## ACTIVITY
Give only the number of lines in the data that contain the word "executives".

## PROVIDED RECORDS
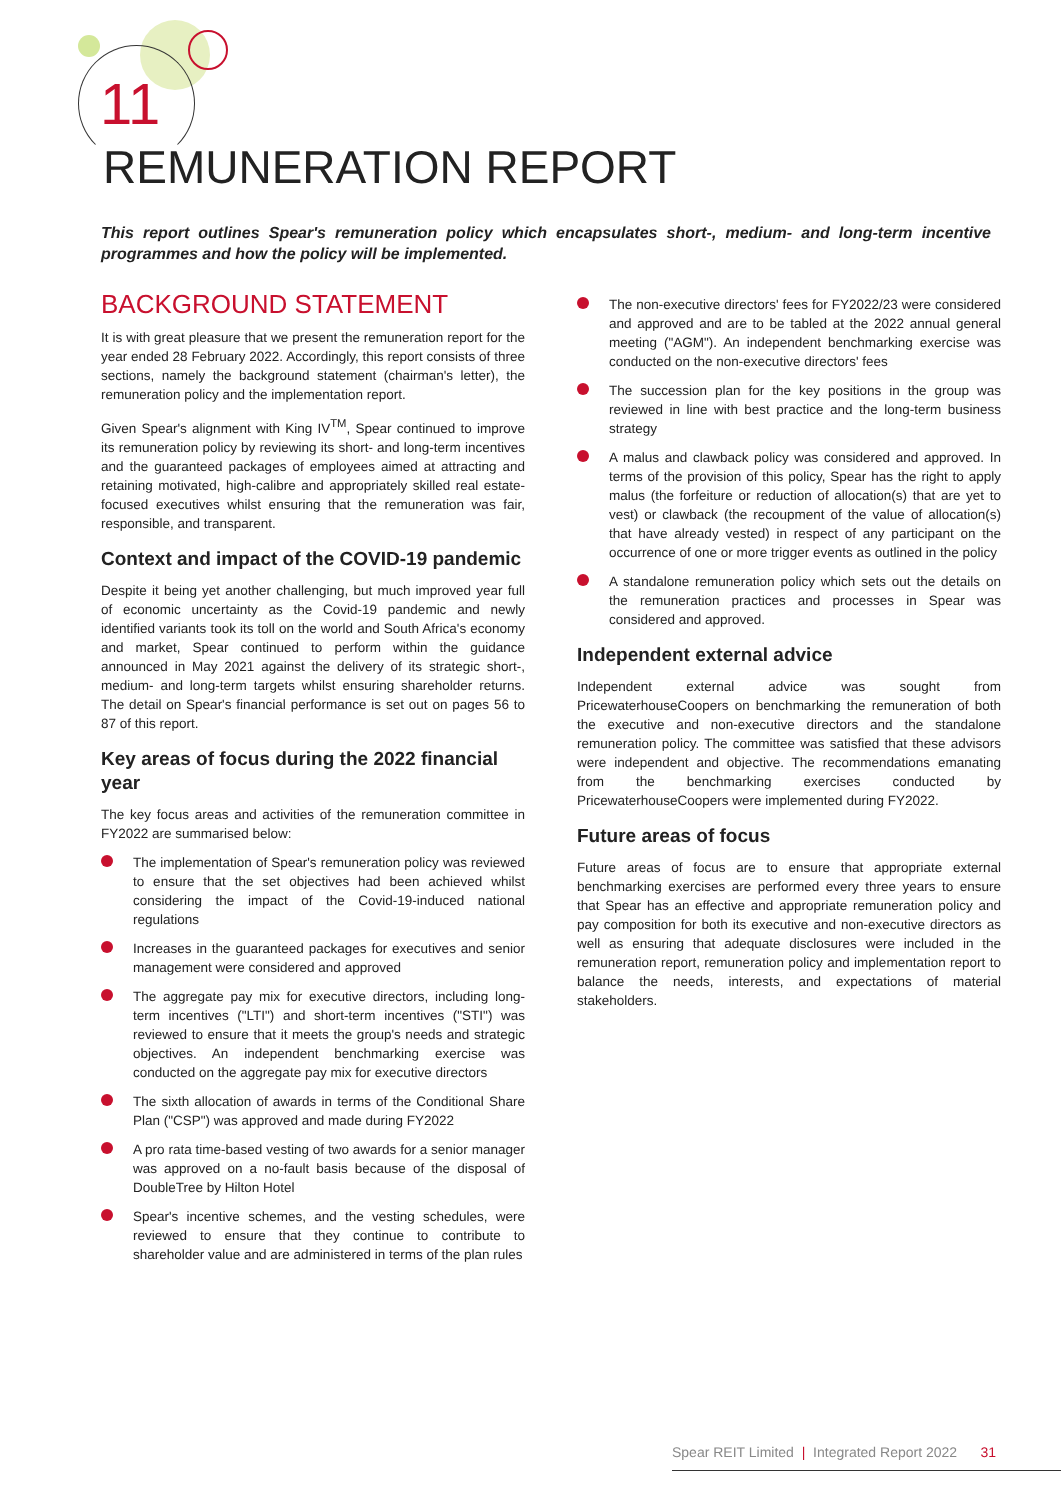11
REMUNERATION REPORT
This report outlines Spear's remuneration policy which encapsulates short-, medium- and long-term incentive programmes and how the policy will be implemented.
BACKGROUND STATEMENT
It is with great pleasure that we present the remuneration report for the year ended 28 February 2022. Accordingly, this report consists of three sections, namely the background statement (chairman's letter), the remuneration policy and the implementation report.
Given Spear's alignment with King IV<sup>TM</sup>, Spear continued to improve its remuneration policy by reviewing its short- and long-term incentives and the guaranteed packages of employees aimed at attracting and retaining motivated, high-calibre and appropriately skilled real estate-focused executives whilst ensuring that the remuneration was fair, responsible, and transparent.
Context and impact of the COVID-19 pandemic
Despite it being yet another challenging, but much improved year full of economic uncertainty as the Covid-19 pandemic and newly identified variants took its toll on the world and South Africa's economy and market, Spear continued to perform within the guidance announced in May 2021 against the delivery of its strategic short-, medium- and long-term targets whilst ensuring shareholder returns. The detail on Spear's financial performance is set out on pages 56 to 87 of this report.
Key areas of focus during the 2022 financial year
The key focus areas and activities of the remuneration committee in FY2022 are summarised below:
The implementation of Spear's remuneration policy was reviewed to ensure that the set objectives had been achieved whilst considering the impact of the Covid-19-induced national regulations
Increases in the guaranteed packages for executives and senior management were considered and approved
The aggregate pay mix for executive directors, including long-term incentives ("LTI") and short-term incentives ("STI") was reviewed to ensure that it meets the group's needs and strategic objectives. An independent benchmarking exercise was conducted on the aggregate pay mix for executive directors
The sixth allocation of awards in terms of the Conditional Share Plan ("CSP") was approved and made during FY2022
A pro rata time-based vesting of two awards for a senior manager was approved on a no-fault basis because of the disposal of DoubleTree by Hilton Hotel
Spear's incentive schemes, and the vesting schedules, were reviewed to ensure that they continue to contribute to shareholder value and are administered in terms of the plan rules
The non-executive directors' fees for FY2022/23 were considered and approved and are to be tabled at the 2022 annual general meeting ("AGM"). An independent benchmarking exercise was conducted on the non-executive directors' fees
The succession plan for the key positions in the group was reviewed in line with best practice and the long-term business strategy
A malus and clawback policy was considered and approved. In terms of the provision of this policy, Spear has the right to apply malus (the forfeiture or reduction of allocation(s) that are yet to vest) or clawback (the recoupment of the value of allocation(s) that have already vested) in respect of any participant on the occurrence of one or more trigger events as outlined in the policy
A standalone remuneration policy which sets out the details on the remuneration practices and processes in Spear was considered and approved.
Independent external advice
Independent external advice was sought from PricewaterhouseCoopers on benchmarking the remuneration of both the executive and non-executive directors and the standalone remuneration policy. The committee was satisfied that these advisors were independent and objective. The recommendations emanating from the benchmarking exercises conducted by PricewaterhouseCoopers were implemented during FY2022.
Future areas of focus
Future areas of focus are to ensure that appropriate external benchmarking exercises are performed every three years to ensure that Spear has an effective and appropriate remuneration policy and pay composition for both its executive and non-executive directors as well as ensuring that adequate disclosures were included in the remuneration report, remuneration policy and implementation report to balance the needs, interests, and expectations of material stakeholders.
Spear REIT Limited | Integrated Report 2022 31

## SOLUTION BELOW
2